Tri-modal ensemble for enhanced Bangla sign language recognition
Abstract
Sign language is the most common method of communication for people with disabling
hearing loss. Bangladesh, where BdSL is prominently used among the disabling
people, finds communicating with the general mass challenging. Thus, a system
to understand BdSL accurately and efficiently has become a popular demand.
Deep learning architectures such as CNN, ANN, RNN, and Axis Independent LSTM
can interpret Bangla Sign Language into readable digital wording. Commonly, an
image-based sign language recognition system contains a recording camera that continuously
sends images to a model. The model then provides a prediction based on
those images. However, it creates a lot of uncertainty variables, such as the lighting
issue, noisy background, skin color, and hand orientations.
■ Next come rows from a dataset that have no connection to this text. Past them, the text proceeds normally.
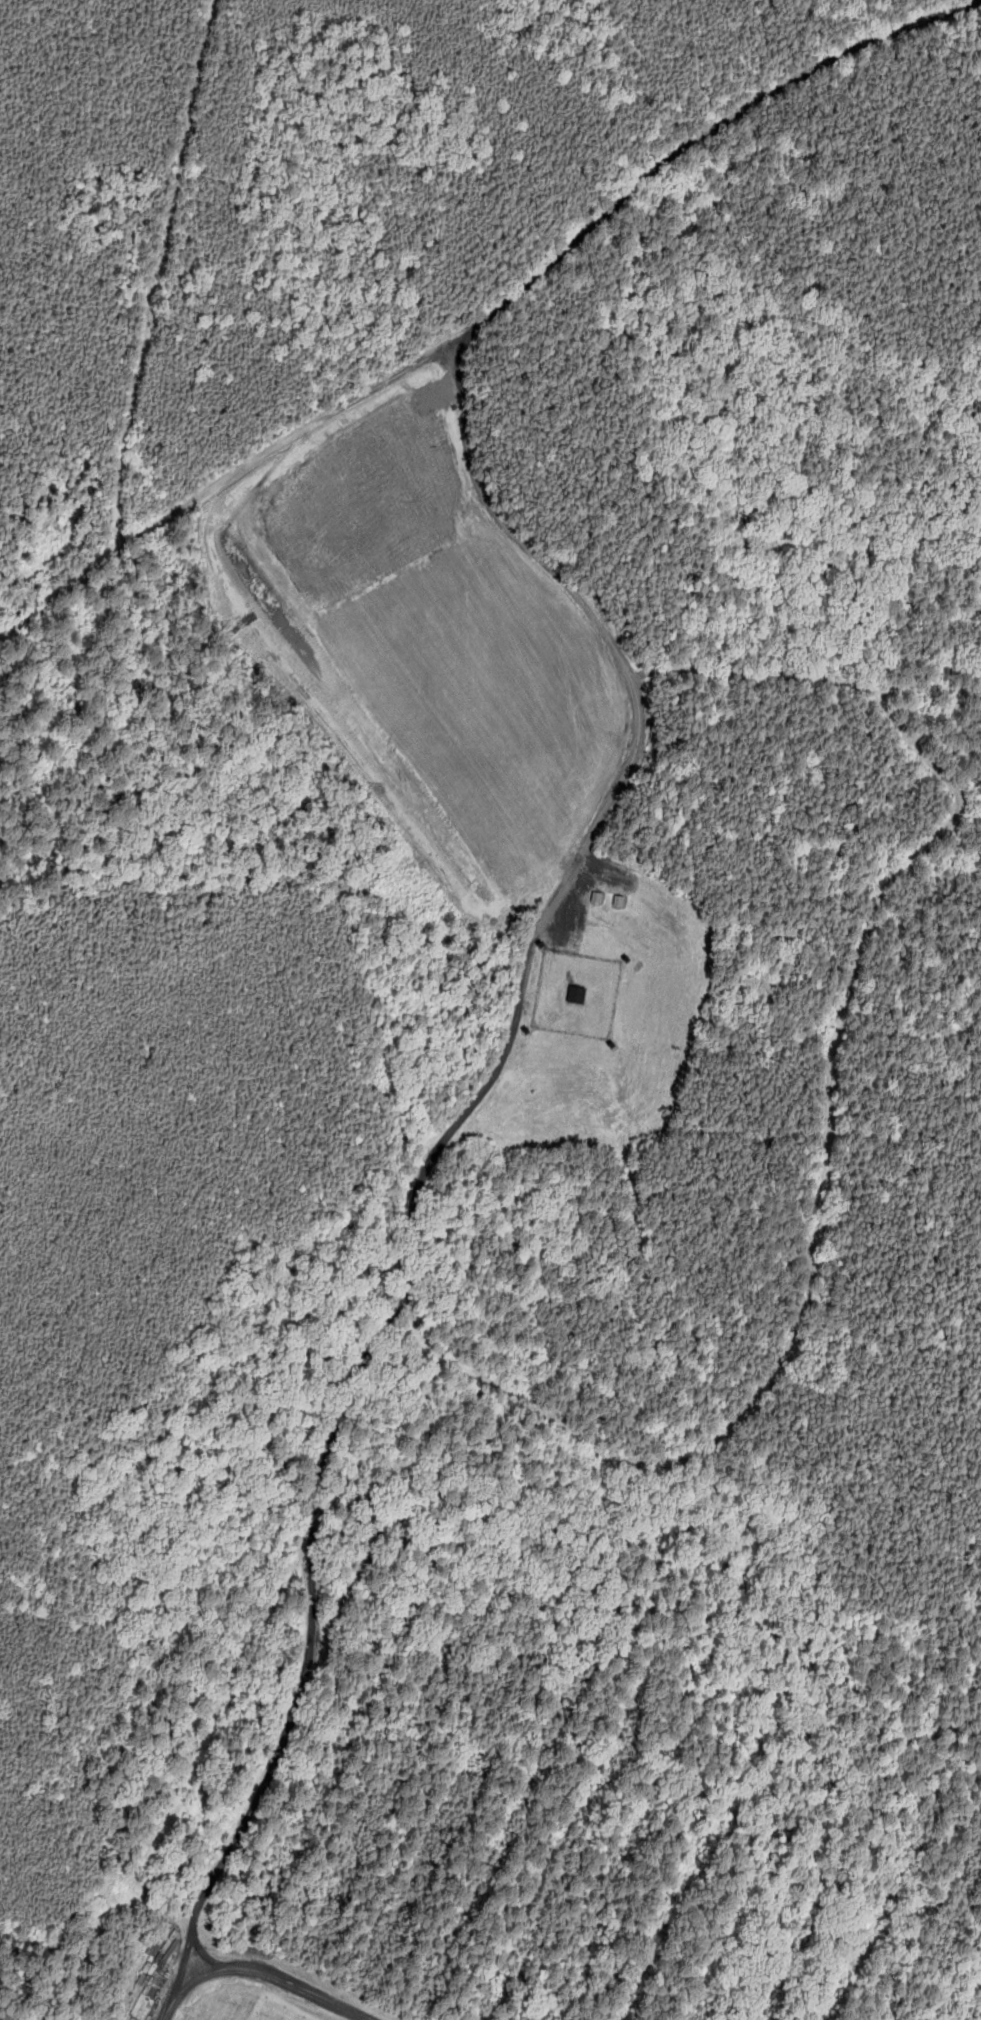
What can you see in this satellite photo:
road: (162, 274)
road: (489, 311)
building: (574, 994)
road: (254, 1971)

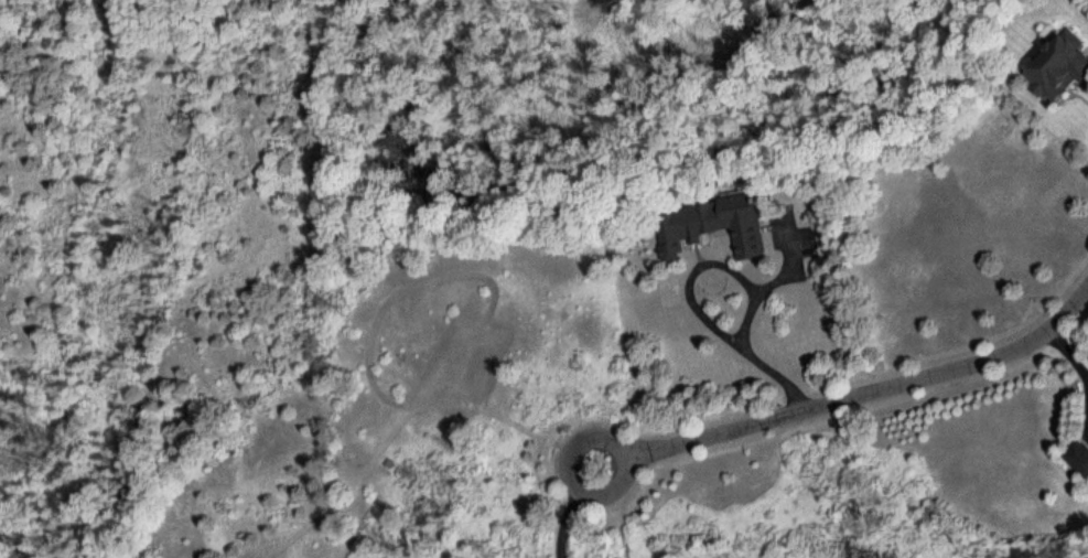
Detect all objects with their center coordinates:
building: (1062, 66)
building: (717, 227)
park: (164, 280)
road: (745, 334)
road: (873, 393)
building: (1078, 457)
road: (568, 474)
road: (566, 524)

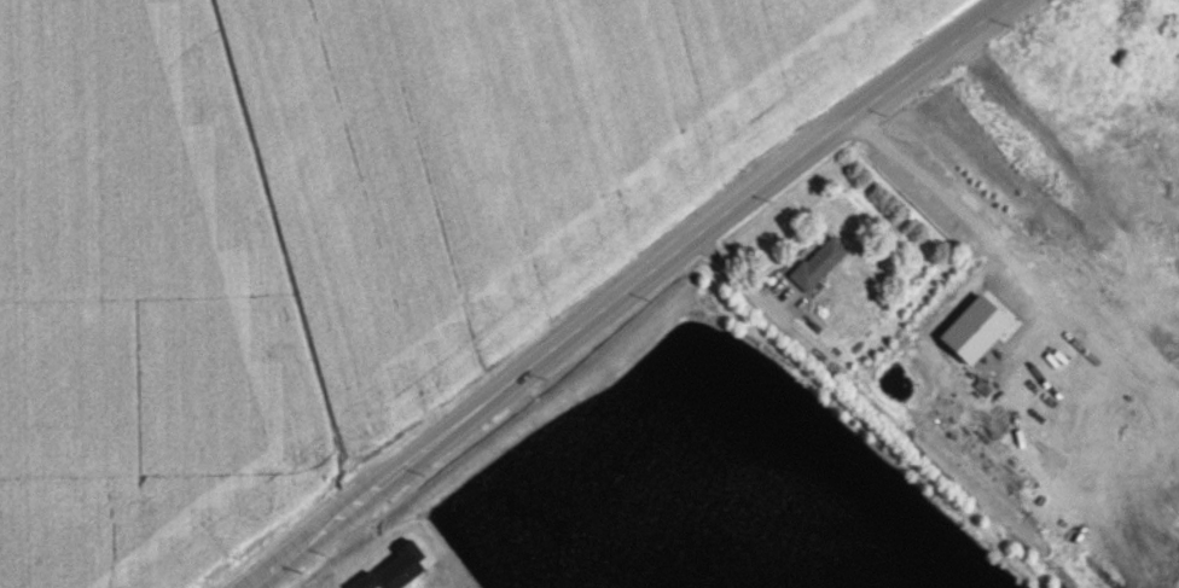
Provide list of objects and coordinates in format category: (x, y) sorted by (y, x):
road: (935, 195)
building: (817, 262)
road: (629, 292)
building: (973, 328)
building: (392, 569)

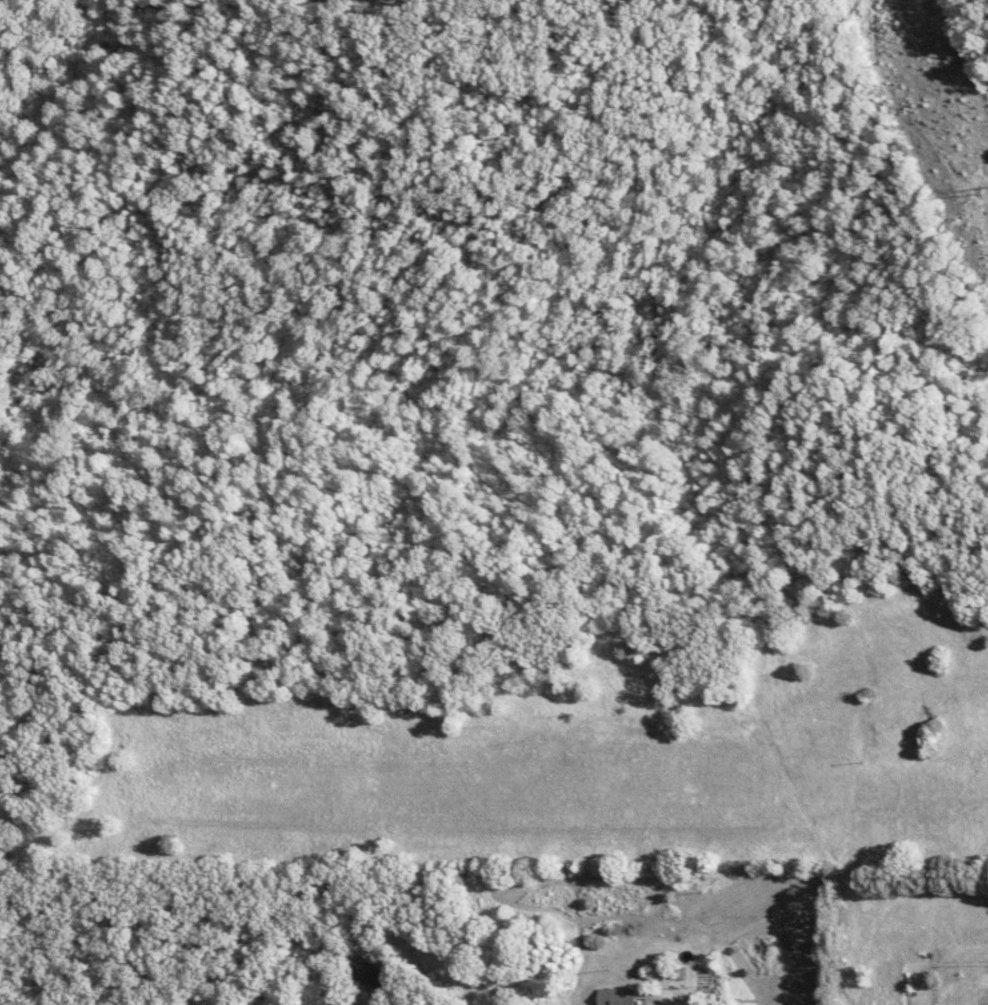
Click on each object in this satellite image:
building: (371, 972)
building: (621, 997)

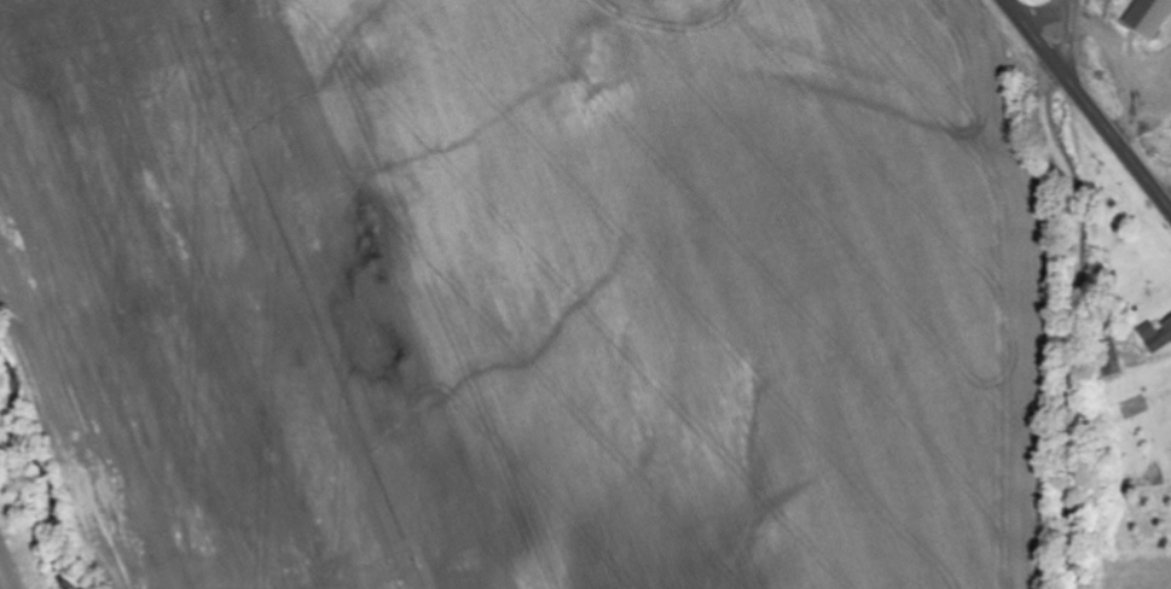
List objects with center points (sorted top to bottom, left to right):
road: (1028, 23)
road: (1063, 24)
road: (1108, 126)
road: (1077, 323)
building: (1158, 338)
To this end, we
propose a procedure that can reduce this uncertainty variable by considering three
different modalities, spatial information, skeleton awareness, and edge awareness.
We propose three image pre-processing techniques and integrate three convolutional
neural network models. Finally, we tested out nine different ensemble meta-learning
algorithms where five of the algorithms are modifications of averaging and voting
techniques. As a result, our proposed model achieved higher training accuracy at
99.77%, 98.11%, and 99.30% than any other state-of-the-art image classification architectures
except for ResNet50 at 99.87%. We achieved the highest accuracy of
95.13% on the testing set. This research shows that considering multiple modalities
can improve the system’s overall performance.